Au milieu des bateaux de pêche, de servitude, l’aire de réparation navale (ARN) de Lorient accueille aussi des bateaux de course au large et des bateaux de grande plaisance. La venue de ces yachts ne doit rien au hasard, elle coïncide avec la montée en puissance de SYA : Sailing and Yachting Academy.
L’entreprise, fondée et dirigée par Eric Lamy, n’a qu’un an mais elle ambitionne de "faire venir le yachting à Lorient. Nous en avons les moyens en termes d’infrastructures, d’accueil et de professionnels dédiés."
"Des couteaux suisses techniques"
La ville aux cinq ports devrait se doter d’une nouvelle corde à son arc pour renforcer son poids économique. Via SYA, Eric Lamy propose d’apporter sa pierre à l’édifice avec de la remise en état (refitting) de bateaux de course au large, de yachts, de bateaux de travail ainsi que des réponses à des problématiques d’industriels du nautisme.

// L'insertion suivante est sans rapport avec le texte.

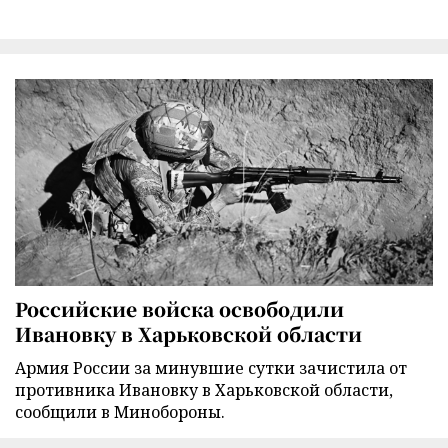
Российские войска освободили
Ивановку в Харьковской области
Армия России за минувшие сутки зачистила от
противника Ивановку в Харьковской области,
сообщили в Минобороны.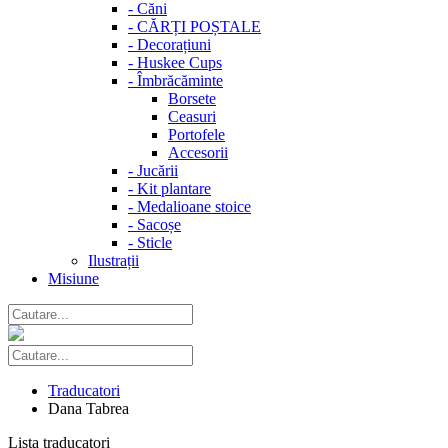
-
Căni
-
CĂRȚI POȘTALE
-
Decorațiuni
-
Huskee Cups
-
Îmbrăcăminte
Borsete
Ceasuri
Portofele
Accesorii
-
Jucării
-
Kit plantare
-
Medalioane stoice
-
Sacoșe
-
Sticle
Ilustrații
Misiune
Traducatori
Dana Tabrea
Lista traducatori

Pour cela, il s’appuie sur 25 ans d’expérience en tant que directeur technique, team manager, technicien au sein de grandes équipes de course au large. "Nous intervenons comme des couteaux suisses sur des sujets très techniques de remise à niveau ou en état de bateaux de grande taille", résume Eric Lamy.
À ses côtés, il a mobilisé une équipe d’une dizaine de techniciens, tous avec un grand niveau d’expertise dans leur domaine et prêts à répondre dans des situations d’urgence. "Nous faisons de la maîtrise d’œuvre haut de gamme. Ce service sur mesure est à la hauteur des budgets des clients."
De la visibilité
À date, le chef d’entreprise a déjà réalisé plus de 77 chantiers sur des bateaux bretons mais aussi venus des territoires d’Outre-Mer comme les Antilles ou de Méditerranée. Entre mars et décembre 2025, il a réalisé 350 000 euros de chiffre d’affaires et il s’appuie sur un carnet de commandes fermes, déjà signées, de "200 000 euros pour 2026 avec une perspective à 500 000 euros sur cet exercice. "Nous avons de la demande. Maintenant, il nous faut aussi un lieu adapté pour grandir", poursuit Eric Lamy.
Le dirigeant dispose de locaux de 1000 m2 au cœur de Keroman, face à l’aire de réparation navale mais il est déjà à l’étroit pour développer son activité. S’il peut peut-être optimiser cette surface, il serait potentiellement à la recherche d’un site de 3 000 m² dans ce périmètre. En effet, outre son activité de préparation de bateaux, le modèle économique de l’entreprise repose aussi sur la formation auprès d’acteurs industriels et de l’Afpa. "Nous avons tout à Lorient, sur cet espace, pour nous développer sur ce segment de la préparation de ces bateaux. Cela met le territoire et ses savoir-faire à l’honneur", conclut-il.